Wirtschaft : Euro: Fragen zum Euro

Was mache ich mit meiner Steuererklärung?

Die private Lohn- und Einkommen-Steuererklärungen für 2001 und die früheren Jahre werden noch in D-Mark abgegeben.

Was passiert mit meinen Verträgen?

Durch die Einführung des Euro ändert sich an bestehenden Verträgen nichts.

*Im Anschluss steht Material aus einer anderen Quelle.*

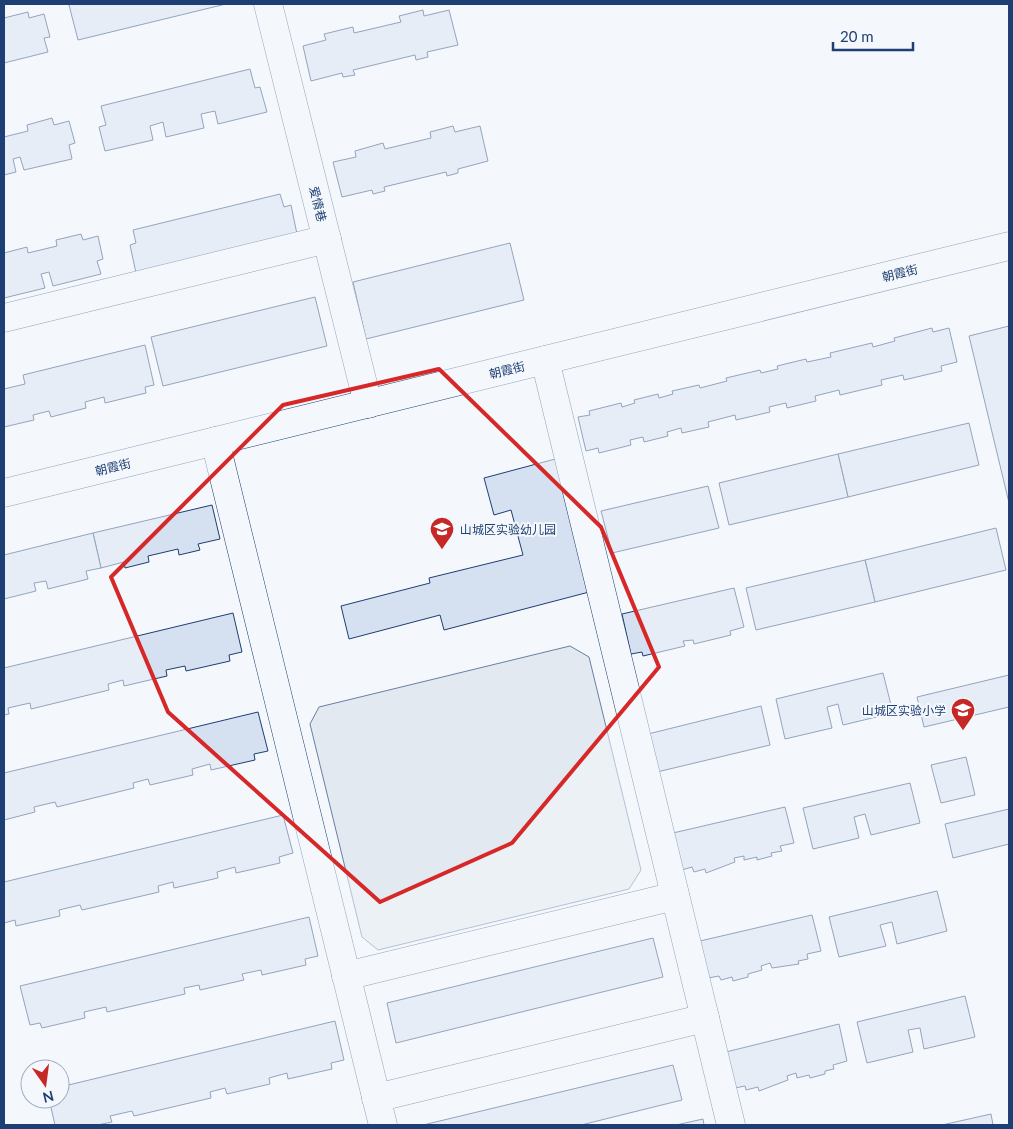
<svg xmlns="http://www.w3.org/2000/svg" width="1013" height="1129" viewBox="0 0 1013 1129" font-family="Lato,'Noto Sans SC',sans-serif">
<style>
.green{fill:#e3e9f0;stroke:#687fa3}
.building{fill:#d5e0f0;stroke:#1d3f73}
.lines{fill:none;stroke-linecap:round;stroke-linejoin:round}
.minor-casing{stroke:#1d3f73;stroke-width:29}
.minor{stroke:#f4f7fb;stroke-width:28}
.marked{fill:none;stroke:#d62828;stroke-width:4;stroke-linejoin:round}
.labels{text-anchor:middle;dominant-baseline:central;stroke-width:4;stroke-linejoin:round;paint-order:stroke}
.street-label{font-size:12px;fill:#1d3f73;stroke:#f4f7fb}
.poi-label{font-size:12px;fill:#1d3f73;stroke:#f4f7fb;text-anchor:start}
</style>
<rect width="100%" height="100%" fill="#f4f7fb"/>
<polygon class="green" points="570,646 589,657 641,870 629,889 378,950 362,937 310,724 319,707"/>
<g class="building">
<polygon points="72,4 226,4 78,40 69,5"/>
<polygon points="423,10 424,16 449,10 458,45 427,52 428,57 416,60 415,55 353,70 355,75 343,77 342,73 311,81 303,46 326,40 324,34 353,27 354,33 401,22 399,16"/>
<polygon points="28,12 29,18 44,14 50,37 44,38 48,52 4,63 4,18"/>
<polygon points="250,69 255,88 260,87 267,112 218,124 215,111 201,114 204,128 166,137 163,122 150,126 153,140 105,151 99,127 106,125 101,106"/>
<polygon points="52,118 54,125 69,121 75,143 69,145 72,159 24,170 20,157 13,159 16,172 4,175 4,137 28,131 27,125"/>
<polygon points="453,126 455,132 480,126 488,161 458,169 458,173 447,176 446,172 384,187 385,191 373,194 372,190 342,197 333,162 356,157 355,151 383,143 385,149 431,138 430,132"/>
<polygon points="280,194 284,207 291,205 297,234 136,273 130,245 136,243 133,230"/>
<polygon points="81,234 83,240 98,236 103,259 97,261 101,274 53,286 49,272 41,274 45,288 4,298 4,253 27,247 28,253 57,246 56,240"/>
<polygon points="510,243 524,300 366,339 353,282"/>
<polygon points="315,297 327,346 163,386 151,337"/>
<polygon points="1009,326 1009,503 969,336"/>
<polygon points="932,328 933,332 949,328 957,362 941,366 942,371 904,380 903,375 881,380 882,385 840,395 839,390 815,396 816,401 787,408 786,403 769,407 770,412 736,420 735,415 708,422 709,427 682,433 681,428 667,432 668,436 644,442 643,437 630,440 631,445 599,453 598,448 586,451 578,417 590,415 589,411 621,403 622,407 635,403 634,400 658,394 659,398 673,394 672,391 699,385 700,388 727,381 726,378 760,370 761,373 778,369 777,366 806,359 807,362 831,357 830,353 872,343 873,347 895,341 894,338"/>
<polygon points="145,345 154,385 145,387 146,393 105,403 104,397 85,402 86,408 51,417 49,411 33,415 34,420 4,427 4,389 25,384 23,375"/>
<polygon points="969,423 979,465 848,497 838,454"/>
<polygon points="838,454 848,497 729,525 719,483"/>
<polygon points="559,458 593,591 444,630 440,615 349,639 341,606 430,583 429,578 523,555 511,510 494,515 484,478"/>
<polygon points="708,486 719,528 612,553 601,511"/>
<polygon points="212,505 220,539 198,544 200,550 179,555 178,549 148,556 149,562 125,568 124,562 101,568 93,533"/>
<polygon points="996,528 1006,570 875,602 865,560"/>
<polygon points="93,533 101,568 86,571 88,579 48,589 46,581 34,583 36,591 4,599 4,555"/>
<polygon points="865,560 875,602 756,630 746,588"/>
<polygon points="734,588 744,627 730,631 731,635 694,644 693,640 683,641 685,646 643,656 642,652 631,654 622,614"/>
<polygon points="233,613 242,652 229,655 230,661 186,671 185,666 166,670 167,676 124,686 123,680 108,684 109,690 31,709 30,703 8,708 9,714 4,715 4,668"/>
<polygon points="883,673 893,713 843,725 838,704 827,707 832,728 785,739 776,699"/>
<polygon points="1009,675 1009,707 924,727 917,697"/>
<polygon points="761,706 770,745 657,772 648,734"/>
<polygon points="258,712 268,751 254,754 255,760 211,770 210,764 192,769 193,775 150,785 148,779 133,783 134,788 57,807 55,802 34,807 35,812 4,820 4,773"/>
<polygon points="966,757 975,795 941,803 931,765"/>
<polygon points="910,783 920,823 871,835 865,814 854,817 859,838 813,849 803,808"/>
<polygon points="785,807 794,843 780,846 782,851 771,853 772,856 757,860 757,857 744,860 744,856 734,858 735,862 706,873 705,869 694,872 692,867 682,870 673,833"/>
<polygon points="1009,809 1009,844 953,858 945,824"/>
<polygon points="283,815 293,853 279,857 280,863 236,873 235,867 217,872 218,878 174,888 173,882 158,886 159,892 82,910 80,905 59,910 60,916 16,926 15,920 4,923 4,882"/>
<polygon points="937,891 947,931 897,944 892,922 880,925 886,946 839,957 829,917"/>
<polygon points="812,915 821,951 807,954 808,959 798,961 799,964 772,968 770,963 761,966 762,970 748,974 748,977 733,981 732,977 721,980 719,976 708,978 700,941"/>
<polygon points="309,917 318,956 305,959 306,965 262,975 261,970 242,974 244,980 200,990 199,985 184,988 185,994 107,1012 106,1007 84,1012 85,1018 42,1028 40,1023 30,1025 20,986"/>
<polygon points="653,938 663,977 396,1043 387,1003"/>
<polygon points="965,996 975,1037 924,1049 920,1028 908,1030 913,1052 867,1063 857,1022"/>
<polygon points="335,1021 344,1060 331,1063 332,1069 288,1079 287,1073 269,1078 270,1084 227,1094 225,1088 210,1092 211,1098 134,1116 132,1111 110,1116 112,1122 97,1125 55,1125 49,1099 60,1099 60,1087"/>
<polygon points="839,1024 847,1061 833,1065 834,1069 825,1071 825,1074 810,1078 809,1075 797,1078 796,1073 787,1076 788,1080 759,1091 758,1087 746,1090 745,1086 735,1088 726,1052"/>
<polygon points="673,1065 682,1100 581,1125 423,1125"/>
<polygon points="991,1114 993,1125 942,1125"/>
<polygon points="703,1119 704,1125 676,1125"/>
</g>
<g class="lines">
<defs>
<g id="minor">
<polyline points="268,4 368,404"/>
<polyline points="4,318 327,239"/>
<polyline points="545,360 731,1125"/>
<polyline points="215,441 383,1125"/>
<polyline points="4,493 1009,246"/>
<polyline points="346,976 675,896"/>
<polyline points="376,1098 705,1018"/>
</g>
</defs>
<use href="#minor" class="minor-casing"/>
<use href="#minor" class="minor"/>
</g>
<path d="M0 0H1013V1129H0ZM 439,369 L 601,527 L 659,667 L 512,843 L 380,902 L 168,712 L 111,577 L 283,405 Z" fill="#f4f7fb" fill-opacity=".55" fill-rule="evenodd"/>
<path class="marked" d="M 439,369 L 601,527 L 659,667 L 512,843 L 380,902 L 168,712 L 111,577 L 283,405 Z"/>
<defs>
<symbol id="school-pin" viewBox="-11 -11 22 30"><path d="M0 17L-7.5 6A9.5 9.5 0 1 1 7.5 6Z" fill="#c62828" stroke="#f4f7fb"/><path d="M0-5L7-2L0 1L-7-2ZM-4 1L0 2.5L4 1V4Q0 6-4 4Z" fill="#fff"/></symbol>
</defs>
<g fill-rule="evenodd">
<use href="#school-pin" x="428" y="515" width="28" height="38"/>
<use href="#school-pin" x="949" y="696" width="28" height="38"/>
</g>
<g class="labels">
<g class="street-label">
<text transform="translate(318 204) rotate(76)">爱情巷</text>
<text transform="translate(900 273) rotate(-14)">朝霞街</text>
<text transform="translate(507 370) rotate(-14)">朝霞街</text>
<text transform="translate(113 467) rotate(-14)">朝霞街</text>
</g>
<g class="poi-label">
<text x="460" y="529">山城区实验幼儿园</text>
<text x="946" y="710" text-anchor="end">山城区实验小学</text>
</g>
</g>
<rect width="1013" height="1129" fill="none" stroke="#1d3f73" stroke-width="10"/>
<g transform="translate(45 1084) rotate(166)"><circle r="24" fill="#f4f7fb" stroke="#9eadc5"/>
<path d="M0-4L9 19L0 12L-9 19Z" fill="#c62828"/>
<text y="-8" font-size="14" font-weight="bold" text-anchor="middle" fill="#1d3f73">N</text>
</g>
<path d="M833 42v8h80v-8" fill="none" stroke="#1d3f73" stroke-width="2.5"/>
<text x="840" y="42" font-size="15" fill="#1d3f73" stroke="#f4f7fb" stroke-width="4" paint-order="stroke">20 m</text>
</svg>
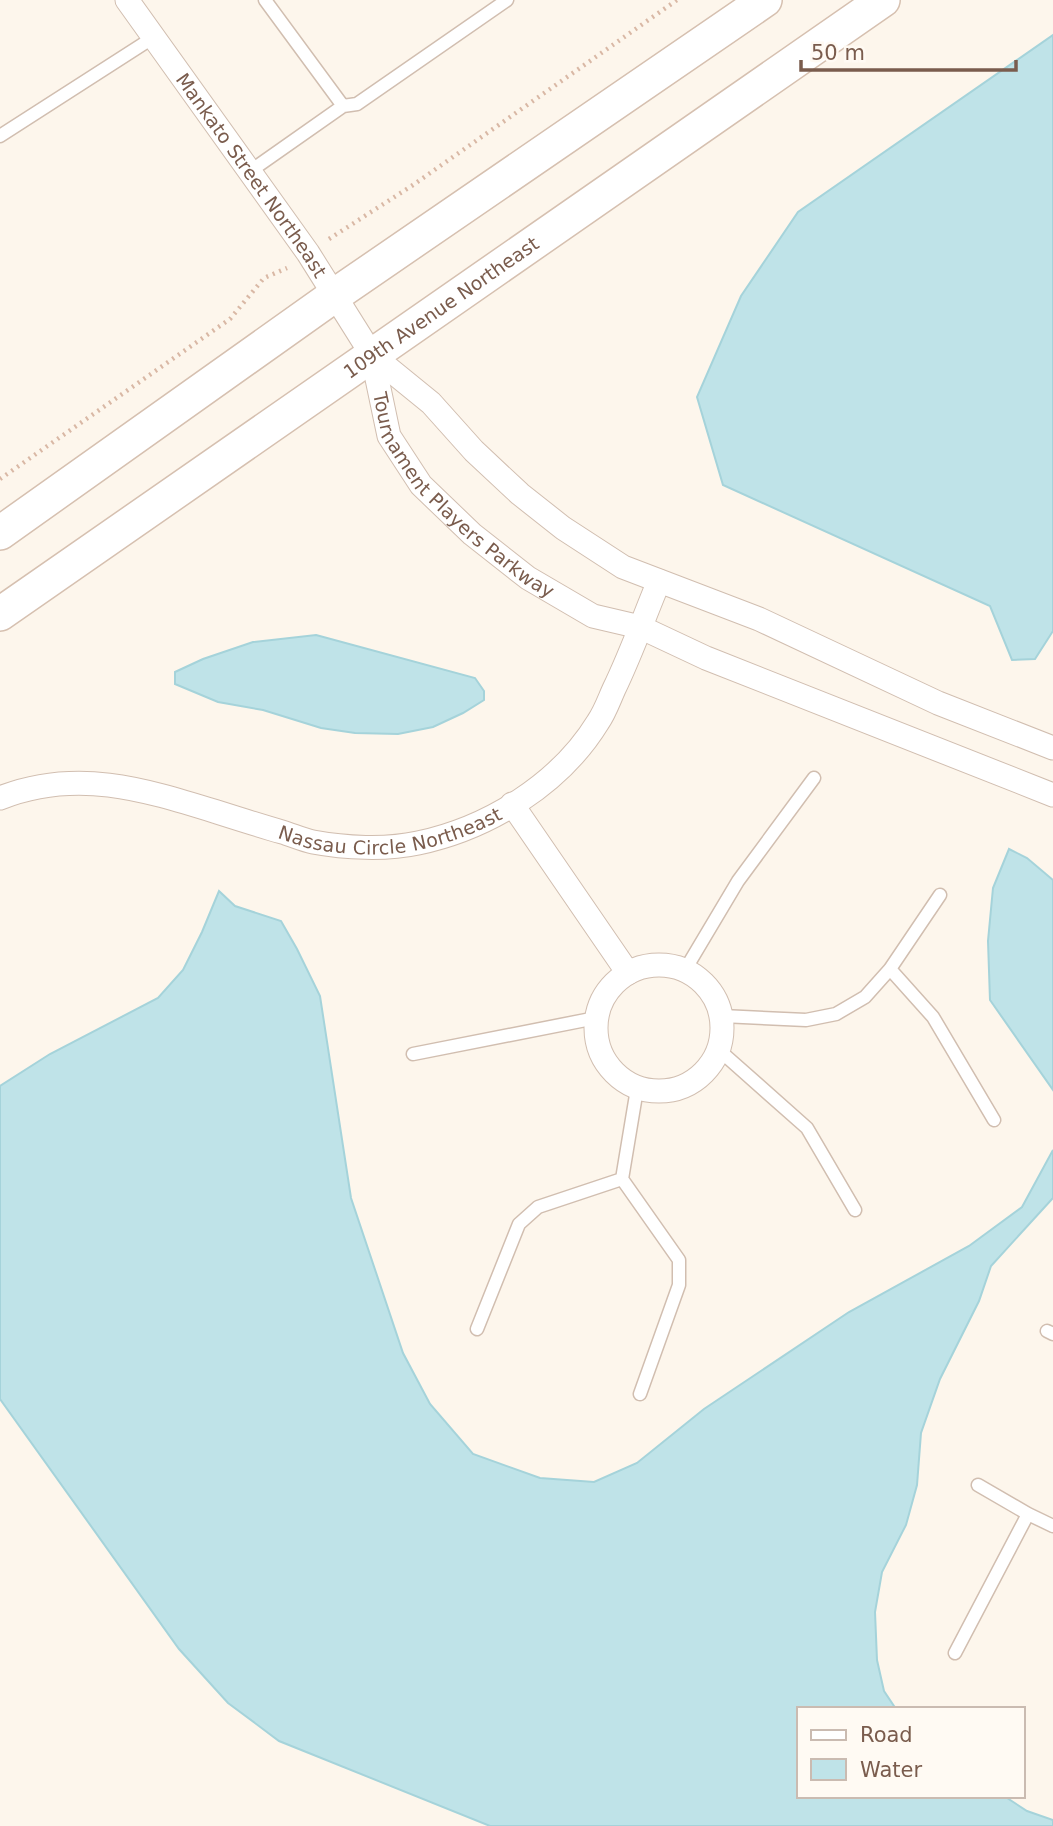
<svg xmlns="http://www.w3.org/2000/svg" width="1053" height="1826" font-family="'DejaVu Sans',sans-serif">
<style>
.water{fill:#bfe3e8;stroke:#a5d3da;stroke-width:2}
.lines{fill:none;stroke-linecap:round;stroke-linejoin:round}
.service-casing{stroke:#d1beb0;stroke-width:15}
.minor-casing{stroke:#d1beb0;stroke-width:25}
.secondary-casing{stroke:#d6c0b0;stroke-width:36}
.path{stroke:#d9b8a5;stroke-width:4.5;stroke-dasharray:2 5;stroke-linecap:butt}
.service{stroke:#fff;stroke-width:12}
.minor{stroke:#fff;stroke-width:23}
.secondary{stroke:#fff;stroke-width:33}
.labels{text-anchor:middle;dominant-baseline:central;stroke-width:7;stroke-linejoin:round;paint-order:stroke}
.street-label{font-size:19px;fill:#7a5c4d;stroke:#fffaf3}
</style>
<rect width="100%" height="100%" fill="#fdf6ec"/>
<path class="water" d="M1053,35V631L1035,659L1012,660L990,606L723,485L697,397L741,296L798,212Z
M316,635L475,678L484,691V700L463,713L433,727L398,734L355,733L321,728L263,710L218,702L175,684V672L203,659L253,642Z
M1009,849L1027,858L1053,880V1090L990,1000L988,941L993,888Z
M219,891L235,906L281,921L297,949L320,996L351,1198L403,1353L430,1404L473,1454L540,1478L594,1482L637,1463L704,1409L849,1312L969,1246L1022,1207L1053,1150V1198L991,1266L979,1301L940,1379L921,1433L917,1485L906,1525L882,1572L875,1612L877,1660L884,1691L896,1709H799V1796H1004L1027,1811L1053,1820V1826H490L279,1741L228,1703L179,1649L0,1399V1086L50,1054L158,998L183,970L202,932Z"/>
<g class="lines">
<defs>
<path id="service" d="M343,106L357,104L507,0
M0,136L154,37
M249,172L343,106L265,0
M890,969L933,1017L994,1120
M685,970L738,881L814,778
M722,1016L806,1020L836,1014L865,997L890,969L940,895
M719,1050L807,1128L855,1210
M413,1054L596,1018
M637,1089L622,1179L679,1260V1285L640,1394
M477,1329L519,1224L538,1207L622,1179
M1047,1331L1053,1334
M978,1485L1028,1514L1053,1526
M955,1653L1028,1514"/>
<g id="minor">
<path id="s1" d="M127,0L308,253L372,355L431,403L474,451L520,494L563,528L623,567L759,619L938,703L1053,748"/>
<path id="s2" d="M372,355L389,436L421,485L472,534L528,578L593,616L640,627L706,658L1053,795"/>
<path id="s3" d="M0,798C76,768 143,789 217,812C239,819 261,826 282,832C292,835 303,840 313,842C345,848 386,850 418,843C489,828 560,784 598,722C605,712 609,700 614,689C631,654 644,617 659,581"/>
<path d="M512,804L628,973"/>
<circle cx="659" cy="1028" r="63"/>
</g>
<g id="secondary">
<path d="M0,533L335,295L765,0"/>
<path id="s4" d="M0,614L883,0"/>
</g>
</defs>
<use href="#service" class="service-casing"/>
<use href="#minor" class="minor-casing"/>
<use href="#secondary" class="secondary-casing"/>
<path class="path" d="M329,239L413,185L677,0
M0,479L230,319L264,278L287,268"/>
<use href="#service" class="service"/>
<use href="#minor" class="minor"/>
<use href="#secondary" class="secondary"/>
</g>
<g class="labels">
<g class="street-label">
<text stroke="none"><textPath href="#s1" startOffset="215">Mankato Street Northeast</textPath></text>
<text stroke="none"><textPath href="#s4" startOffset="537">109th Avenue Northeast</textPath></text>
<text stroke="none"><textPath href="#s2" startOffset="175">Tournament Players Parkway</textPath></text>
<text stroke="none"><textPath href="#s3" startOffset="402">Nassau Circle Northeast</textPath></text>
</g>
</g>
<rect x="797" y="1707" width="228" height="91" fill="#fffaf3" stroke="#cabbb1" stroke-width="2"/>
<rect x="811" y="1730" width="35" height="10" fill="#ffffff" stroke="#cabbb1" stroke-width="2"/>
<text x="860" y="1742" font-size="21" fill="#7a5c4d">Road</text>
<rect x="811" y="1759" width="35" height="21" fill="#bfe3e8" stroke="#cabbb1" stroke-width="2"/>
<text x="860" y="1777" font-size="21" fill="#7a5c4d">Water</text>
<path d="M801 60v10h215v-10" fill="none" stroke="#7a5c4d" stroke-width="3.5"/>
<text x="811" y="60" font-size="21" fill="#7a5c4d" stroke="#fffaf3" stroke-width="5" paint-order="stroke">50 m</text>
</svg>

Eines der Grundprinzipien der Euro-Einführung ist der in den EU-Ländern geltende Grundsatz der Vertragskontinuität. Das heißt: Alle laufenden Verträge, egal ob Miet- oder Pachtverträge, Lebensversicherungen, Darlehen oder Arbeitsverträge, behalten ihre Gültigkeit. Die Einführung des Euro gibt keiner Vertragspartei das Recht, einen abgeschlossenen Vertrag einseitig zu kündigen oder neu zu verhandeln. Die Verträge werden zum 1. Januar 2002 automatisch und Cent-genau auf Euro umgestellt. Die Umstellung erfolgt zum fixierten Umrechnungskurs. Um krumme Beträge zu vermeiden, wird nach den geltenden Rundungsregeln auf- beziehungsweise abgerundet.

Was geschieht mit den Steuerfreibeträgen?

Mit der Einführung des Euro-Bargeldes ändern sich die steuerlichen Freibeträge, Freigrenzen und Einkommensgrenzen. Weil eine Umstellung zum exakten Umrechnungskurs von 1,95583 D-Mark für einen Euro ungerade und damit unpraktische neue Beträge ergeben hätte, entschied sich der Gesetzgeber bestimmte steuerrelevante Beträge auf glatte Euro-Summen im Verhältnis von eins zu zwei zu runden. Allein der Bund lässt sich die Steuergeschenke an den Verbraucher nach Angaben des Bundesfinanzministeriums bis zum Jahr 2005 rund 358 Millionen Mark oder 183 Millionen Euro kosten. Länder und Kommunen legen in etwa noch einmal so viel drauf.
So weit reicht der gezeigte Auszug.